The first step is to compute the first partial derivatives of f(x, y) with respect to x and y. This involves differentiating the function with respect to each variable while treating the other variable as a constant.

Partial Derivative with Respect to x (∂f/∂x)

To find ∂f/∂x, differentiate f(x, y) with respect to x, treating y as a constant. For example, if f(x, y) = x³ + 3x²y - 6xy + y², then:

∂f/∂x = ∂/∂x (x³ + 3x²y - 6xy + y²)

∂f/∂x = 3x² + 6xy - 6y

Partial Derivative with Respect to y (∂f/∂y)

Similarly, to find ∂f/∂y, differentiate f(x, y) with respect to y, treating x as a constant. Using the same example function:

∂f/∂y = ∂/∂y (x³ + 3x²y - 6xy + y²)

∂f/∂y = 3x² - 6x + 2y

Step 2: Set the Partial Derivatives Equal to Zero

Next, set both partial derivatives equal to zero. This creates a system of equations that we need to solve for x and y:

∂f/∂x = 0

∂f/∂y = 0

Using our example, we have:

3x² + 6xy - 6y = 0 (Equation 1)

3x² - 6x + 2y = 0 (Equation 2)

Step 3: Solve the System of Equations

Now, solve the system of equations to find the values of x and y that satisfy both equations simultaneously. This can be done using various methods, such as substitution, elimination, or numerical techniques.

Solving by Substitution

From Equation 2, we can express y in terms of x:

2y = 6x - 3x²

y = 3x - (3/2)x²

Substitute this expression for y into Equation 1:

3x² + 6x(3x - (3/2)x²) - 6(3x - (3/2)x²) = 0

3x² + 18x² - 9x³ - 18x + 9x² = 0

-9x³ + 30x² - 18x = 0

Divide by -3x (assuming x ≠ 0):

3x² - 10x + 6 = 0

Now, solve this quadratic equation for x using the quadratic formula:

x = (-b ± √(b² - 4ac)) / (2a)

x = (10 ± √(100 - 4(3)(6))) / (2(3))

x = (10 ± √28) / 6

x = (10 ± 2√7) / 6

x = (5 ± √7) / 3

So, we have two values for x:

x₁ = (5 + √7) / 3

x₂ = (5 - √7) / 3

Find Corresponding y Values

Substitute these x values back into the equation y = 3x - (3/2)x² to find the corresponding y values:

For x₁ = (5 + √7) / 3:

y₁ = 3((5 + √7) / 3) - (3/2)(((5 + √7) / 3)²)

y₁ = (5 + √7) - (1/6)(25 + 10√7 + 7)

y₁ = (5 + √7) - (1/6)(32 + 10√7)

y₁ = (5 + √7) - (16/3 + (5/3)√7)

y₁ = (15 + 3√7 - 32 - 5√7) / 3

y₁ = (-17 - 2√7) / 3

For x₂ = (5 - √7) / 3:

y₂ = 3((5 - √7) / 3) - (3/2)(((5 - √7) / 3)²)

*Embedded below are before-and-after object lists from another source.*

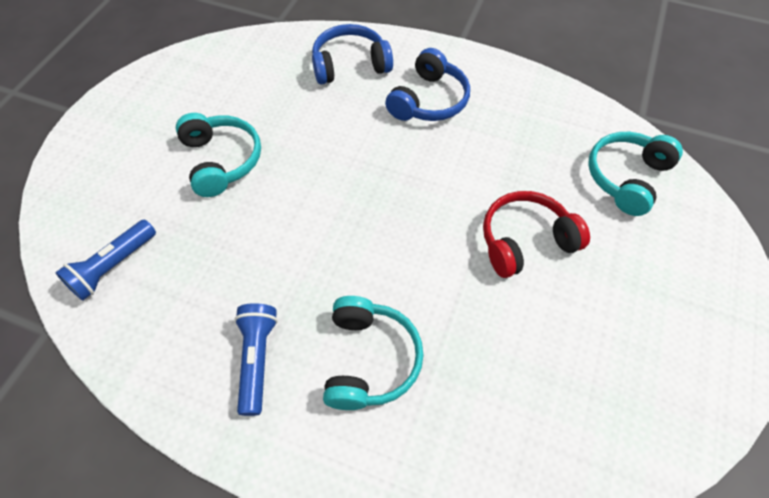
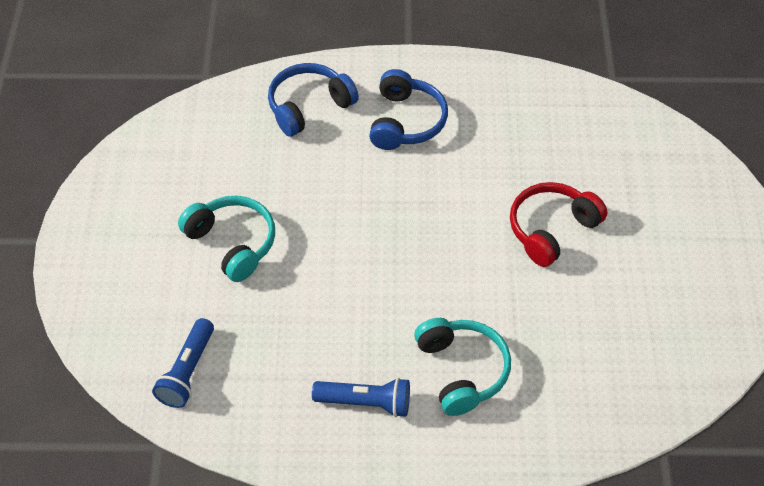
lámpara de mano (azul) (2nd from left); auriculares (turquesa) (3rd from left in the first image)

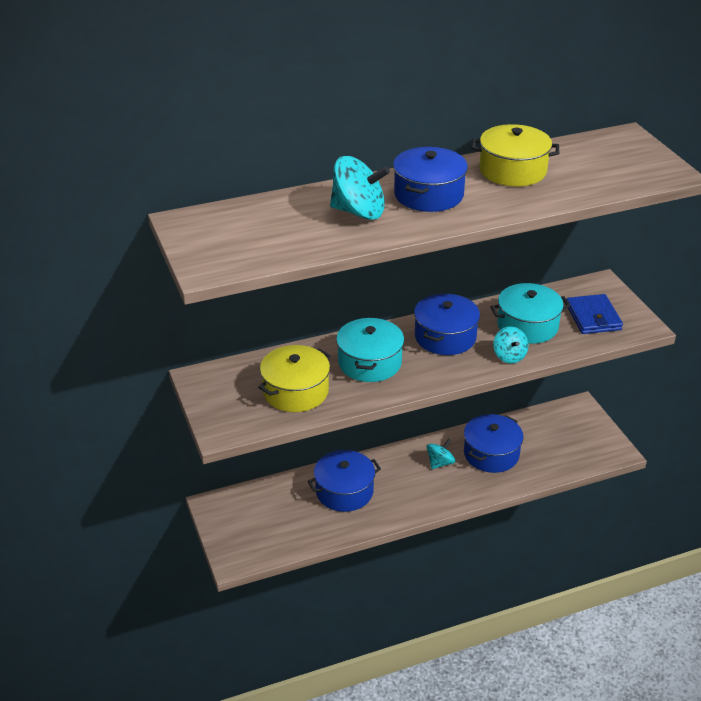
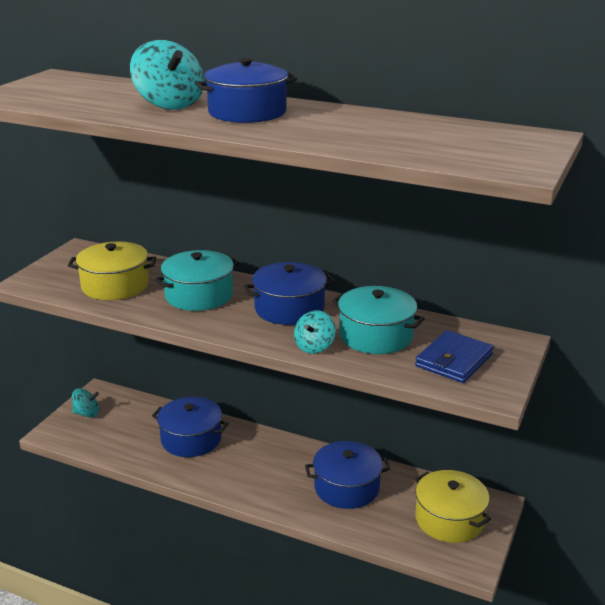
peonza (turquesa) (1st from left); olla (amarillo) (2nd from left)

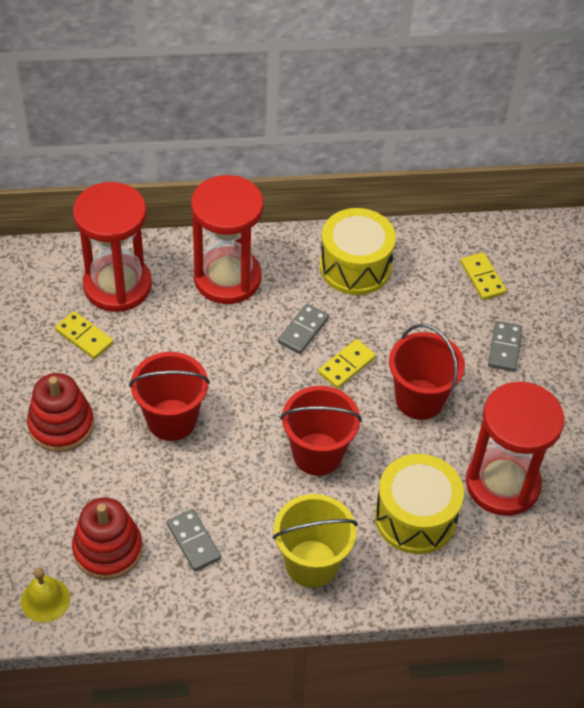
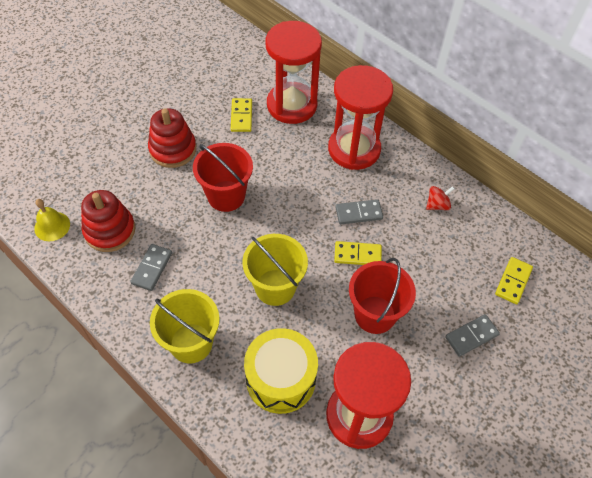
balde (amarillo) (2nd from left); peonza (rojo)

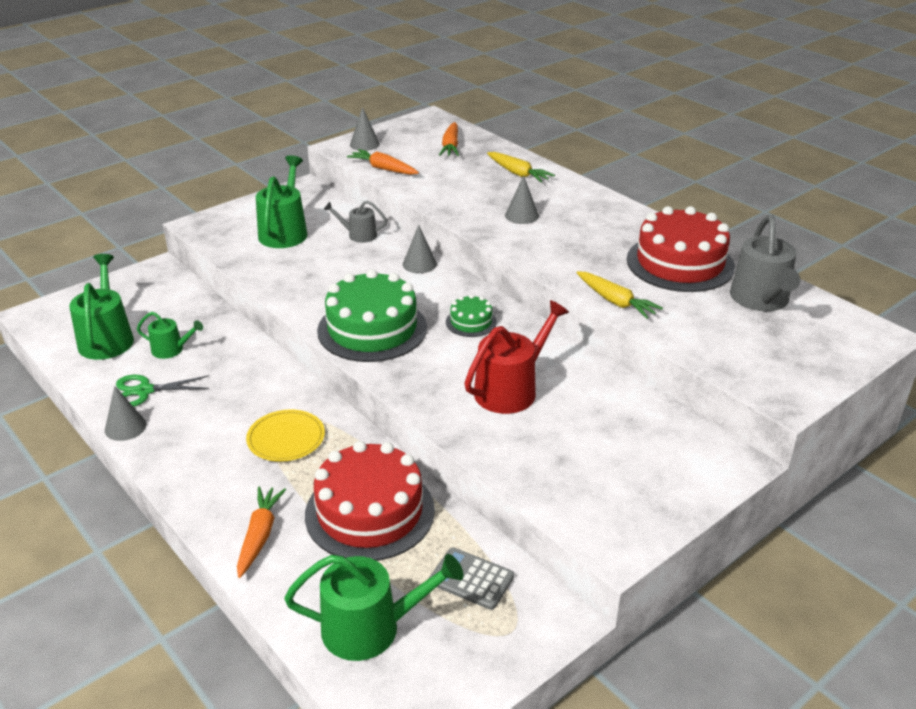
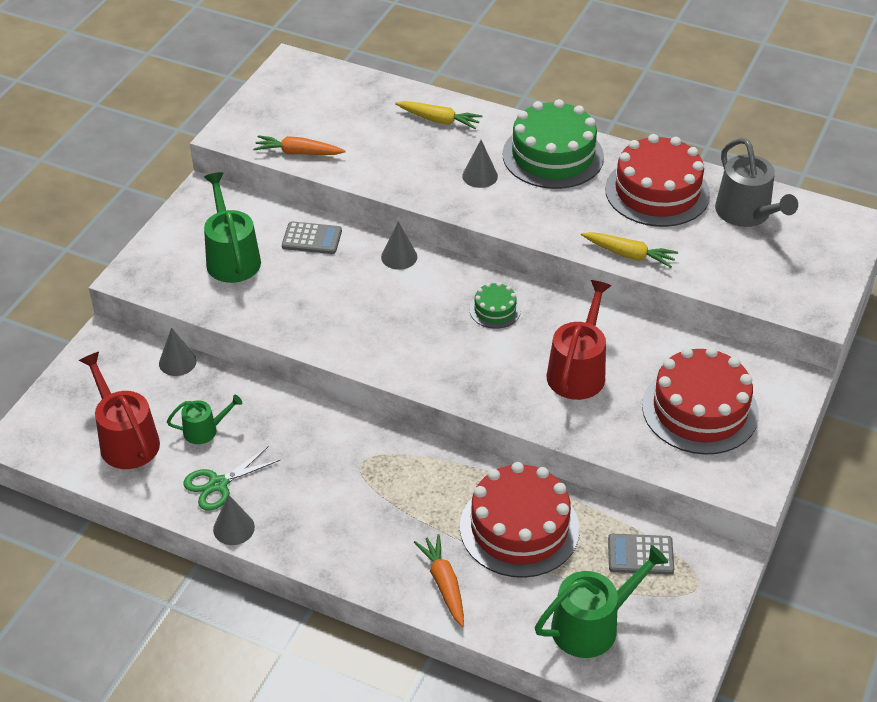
regadera (rojo) (1st from left); plato (amarillo); tarta (verde) (2nd from left); calculadora (gris) (1st from left); cono (gris) (1st from left); zanahoria (naranja) (3rd from left in the first image); tarta (rojo) (3rd from left)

y₂ = (5 - √7) - (1/6)(25 - 10√7 + 7)

y₂ = (5 - √7) - (1/6)(32 - 10√7)

y₂ = (5 - √7) - (16/3 - (5/3)√7)

y₂ = (15 - 3√7 - 32 + 5√7) / 3

y₂ = (-17 + 2√7) / 3

Step 4: Identify the Critical Points

Based on the solutions obtained, the critical points are the pairs (x, y) that satisfy the system of equations. In this case, we have two critical points:

((5 + √7) / 3, (-17 - 2√7) / 3)

((5 - √7) / 3, (-17 + 2√7) / 3)

Special Case: x = 0

We initially divided by x, assuming x ≠ 0. Now, we need to check what happens when x = 0. If x = 0, from Equation 2:

3(0)² - 6(0) + 2y = 0

2y = 0

y = 0

So, (0, 0) is also a critical point.

Complete Set of Critical Points

In summary, the critical points for the function f(x, y) = x³ + 3x²y - 6xy + y² are:

(0, 0)

((5 + √7) / 3, (-17 - 2√7) / 3)

((5 - √7) / 3, (-17 + 2√7) / 3)

Advanced Techniques and Considerations

Second Derivative Test

Once you have identified the critical points, you can use the second derivative test to determine whether each point is a local maximum, a local minimum, or a saddle point. The second derivative test involves computing the second partial derivatives and the determinant of the Hessian matrix.

Functions with Undefined Derivatives

In some cases, the partial derivatives may not exist at certain points. These points should also be considered as critical points and analyzed separately.

Numerical Methods

For complex functions, solving the system of equations analytically may be challenging. In such cases, numerical methods, such as Newton's method or gradient descent, can be used to approximate the critical points.

Conclusion

Finding critical points of multivariable functions is a crucial skill in calculus and has wide-ranging applications. By following the steps outlined in this guide—computing partial derivatives, setting them equal to zero, solving the system of equations, and considering special cases—you can effectively identify these points. Remember that critical points are essential for understanding the behavior of functions and solving optimization problems. The ability to find and analyze these points provides valuable insights into the mathematical models used across various scientific and engineering disciplines.